Required action — Without the pictures, retype exactly the lines from the top of the entries below through the line that contains "get married with".

Available records —
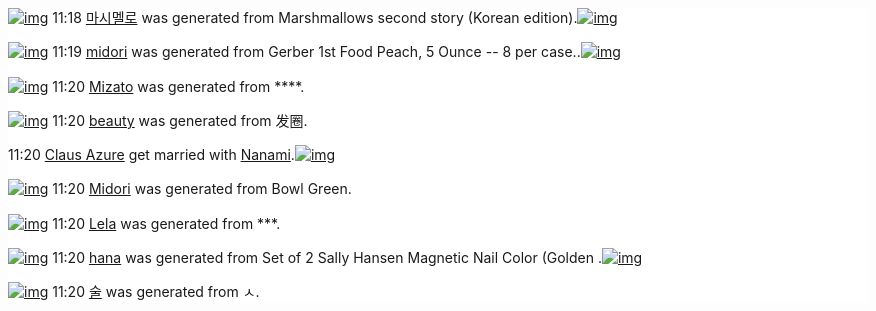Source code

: [![img](http://www.deviantsart.com/3hknl63.png)](http://www.barcodekanojo.com/kanojo/3108994/%EB%A7%88%EC%8B%9C%EB%A9%9C%EB%A1%9C) 11:18 [마시멜로](http://www.barcodekanojo.com/kanojo/3108994/%EB%A7%88%EC%8B%9C%EB%A9%9C%EB%A1%9C) was generated from Marshmallows second story (Korean edition).[![img](http://www.deviantsart.com/3ne02s0.jpeg)](http://www.barcodekanojo.com/product_images/barcode/5867608/1409451466/Marshmallows%20second%20story%20%28Korean%20edition%29.jpg)

[![img](http://www.deviantsart.com/3q2djms.png)](http://www.barcodekanojo.com/kanojo/3108995/midori) 11:19 [midori](http://www.barcodekanojo.com/kanojo/3108995/midori) was generated from Gerber 1st Food Peach, 5 Ounce -- 8 per case..[![img](http://www.deviantsart.com/troviu.jpeg)](http://www.barcodekanojo.com/product_images/barcode/5867609/1409451521/Gerber%201st%20Food%20Peach%2C%205%20Ounce%20--%208%20per%20case..jpg)

[![img](http://www.deviantsart.com/6q23lq.png)](http://www.barcodekanojo.com/kanojo/3108996/Mizato) 11:20 [Mizato](http://www.barcodekanojo.com/kanojo/3108996/Mizato) was generated from ****.

[![img](http://www.deviantsart.com/soi0bt.png)](http://www.barcodekanojo.com/kanojo/3108997/beauty) 11:20 [beauty](http://www.barcodekanojo.com/kanojo/3108997/beauty) was generated from 发圈.

11:20 [Claus Azure](http://www.barcodekanojo.com/user/484306/Claus%20Azure) get married with [Nanami](http://www.barcodekanojo.com/kanojo/3108371/Nanami).[![img](http://www.deviantsart.com/22gbc9e.png)](http://www.barcodekanojo.com/kanojo/3108371/Nanami)

[![img](http://www.deviantsart.com/3htgget.png)](http://www.barcodekanojo.com/kanojo/3108998/Midori) 11:20 [Midori](http://www.barcodekanojo.com/kanojo/3108998/Midori) was generated from Bowl Green.

[![img](http://www.deviantsart.com/6jujl4.png)](http://www.barcodekanojo.com/kanojo/3108999/Lela) 11:20 [Lela](http://www.barcodekanojo.com/kanojo/3108999/Lela) was generated from ***.

[![img](http://www.deviantsart.com/3j0l7ke.png)](http://www.barcodekanojo.com/kanojo/3109000/hana) 11:20 [hana](http://www.barcodekanojo.com/kanojo/3109000/hana) was generated from Set of 2 Sally Hansen Magnetic Nail Color (Golden .[![img](http://www.deviantsart.com/sngapi.jpeg)](http://www.barcodekanojo.com/product_images/barcode/5867614/1409451647/Set%20of%202%20Sally%20Hansen%20Magnetic%20Nail%20Color%20%28Golden%20.jpg)

[![img](http://www.deviantsart.com/8cmdcu.png)](http://www.barcodekanojo.com/kanojo/3109001/%EC%88%A0) 11:20 [술](http://www.barcodekanojo.com/kanojo/3109001/%EC%88%A0) was generated from ㅅ.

Result —
Source code

: [![img](http://www.deviantsart.com/3hknl63.png)](http://www.barcodekanojo.com/kanojo/3108994/%EB%A7%88%EC%8B%9C%EB%A9%9C%EB%A1%9C) 11:18 [마시멜로](http://www.barcodekanojo.com/kanojo/3108994/%EB%A7%88%EC%8B%9C%EB%A9%9C%EB%A1%9C) was generated from Marshmallows second story (Korean edition).[![img](http://www.deviantsart.com/3ne02s0.jpeg)](http://www.barcodekanojo.com/product_images/barcode/5867608/1409451466/Marshmallows%20second%20story%20%28Korean%20edition%29.jpg)

[![img](http://www.deviantsart.com/3q2djms.png)](http://www.barcodekanojo.com/kanojo/3108995/midori) 11:19 [midori](http://www.barcodekanojo.com/kanojo/3108995/midori) was generated from Gerber 1st Food Peach, 5 Ounce -- 8 per case..[![img](http://www.deviantsart.com/troviu.jpeg)](http://www.barcodekanojo.com/product_images/barcode/5867609/1409451521/Gerber%201st%20Food%20Peach%2C%205%20Ounce%20--%208%20per%20case..jpg)

[![img](http://www.deviantsart.com/6q23lq.png)](http://www.barcodekanojo.com/kanojo/3108996/Mizato) 11:20 [Mizato](http://www.barcodekanojo.com/kanojo/3108996/Mizato) was generated from ****.

[![img](http://www.deviantsart.com/soi0bt.png)](http://www.barcodekanojo.com/kanojo/3108997/beauty) 11:20 [beauty](http://www.barcodekanojo.com/kanojo/3108997/beauty) was generated from 发圈.

11:20 [Claus Azure](http://www.barcodekanojo.com/user/484306/Claus%20Azure) get married with [Nanami](http://www.barcodekanojo.com/kanojo/3108371/Nanami).[![img](http://www.deviantsart.com/22gbc9e.png)](http://www.barcodekanojo.com/kanojo/3108371/Nanami)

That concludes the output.